++++ Materials provided ++++

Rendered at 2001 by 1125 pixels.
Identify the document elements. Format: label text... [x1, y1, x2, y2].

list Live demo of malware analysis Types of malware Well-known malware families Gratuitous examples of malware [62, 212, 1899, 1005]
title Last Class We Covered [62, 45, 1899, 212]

++++
++++ Materials provided ++++

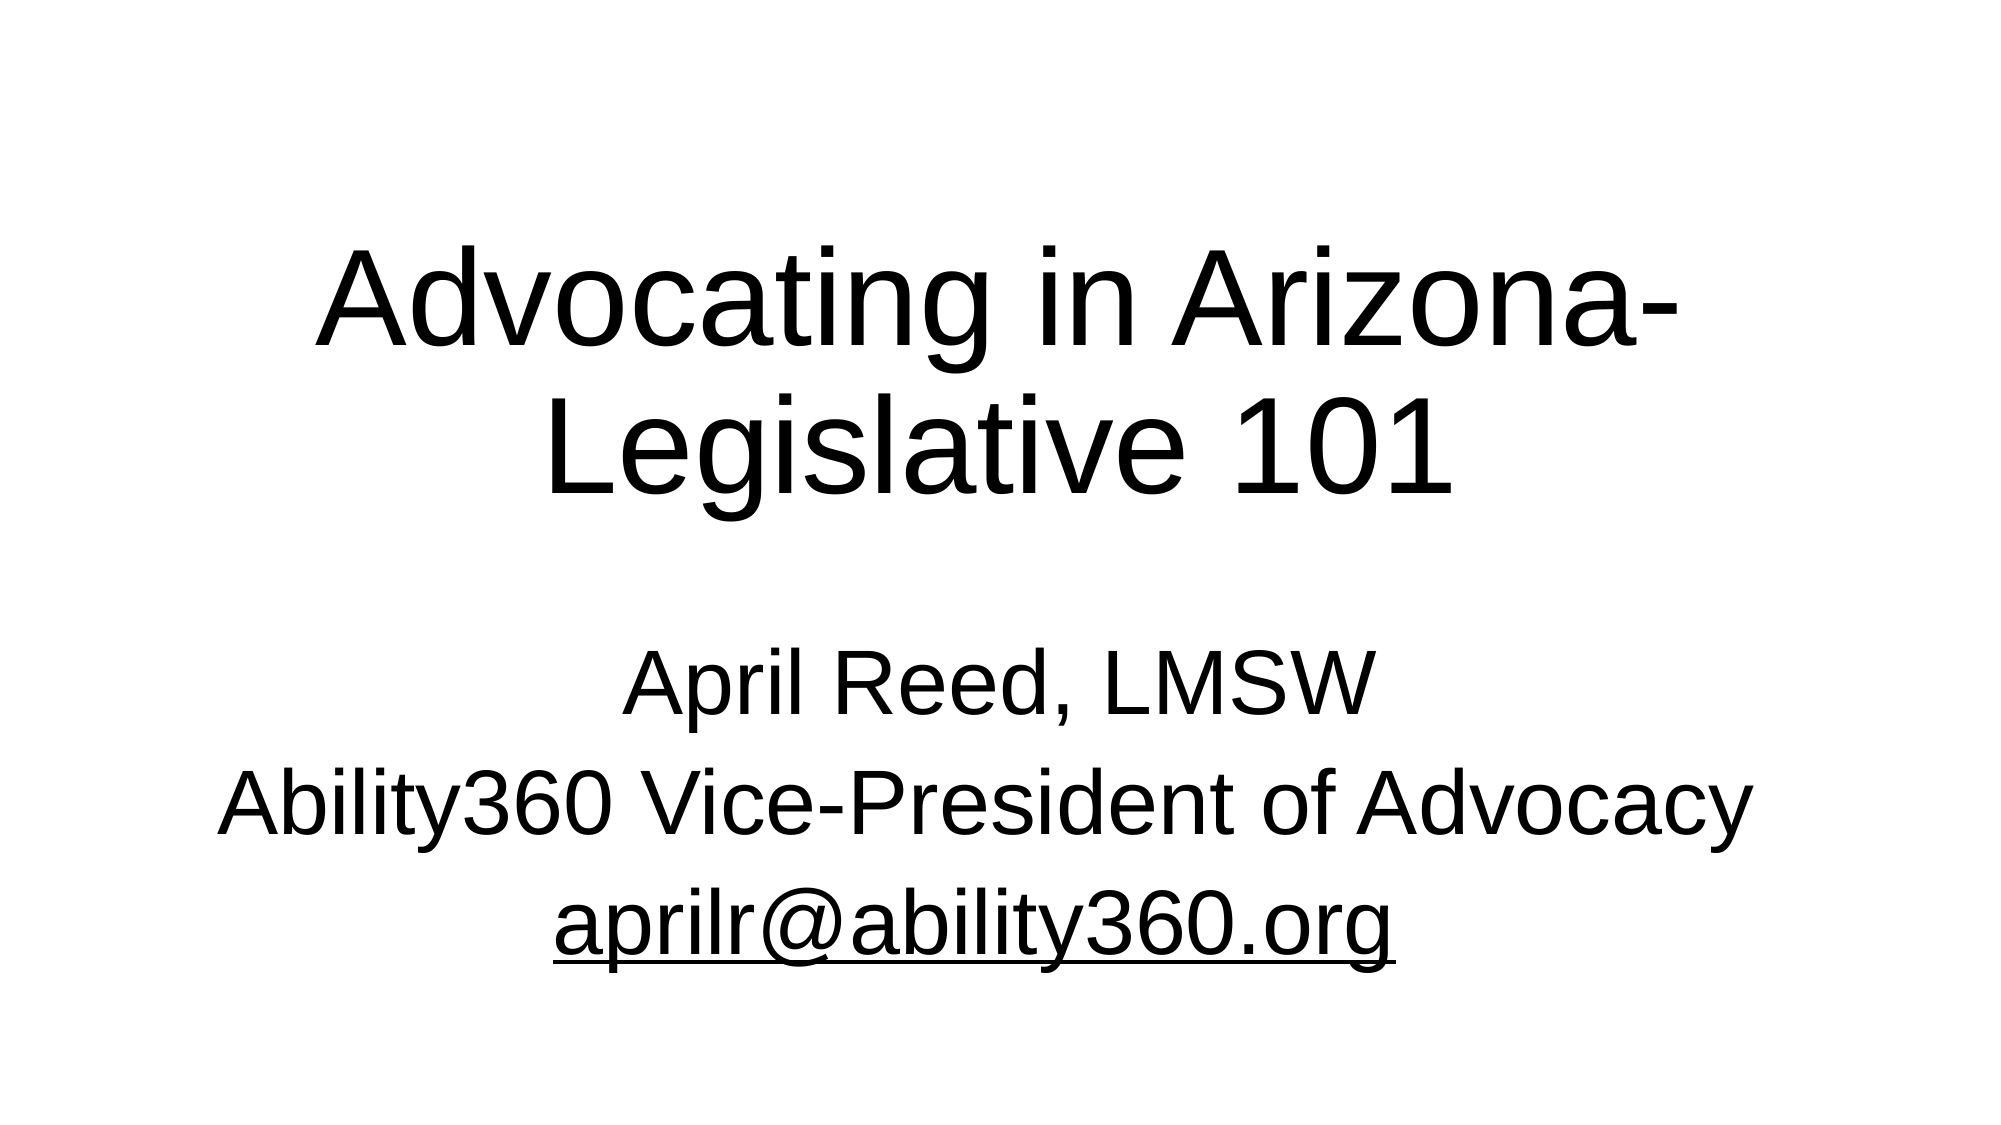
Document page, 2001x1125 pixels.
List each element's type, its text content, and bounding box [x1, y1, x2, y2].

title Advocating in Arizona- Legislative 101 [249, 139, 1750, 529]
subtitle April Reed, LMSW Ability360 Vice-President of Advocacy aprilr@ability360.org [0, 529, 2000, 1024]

++++

* _Work instructions_
The reply is a bare number: how many lines above include "pixels".

* _Finished exercise_
2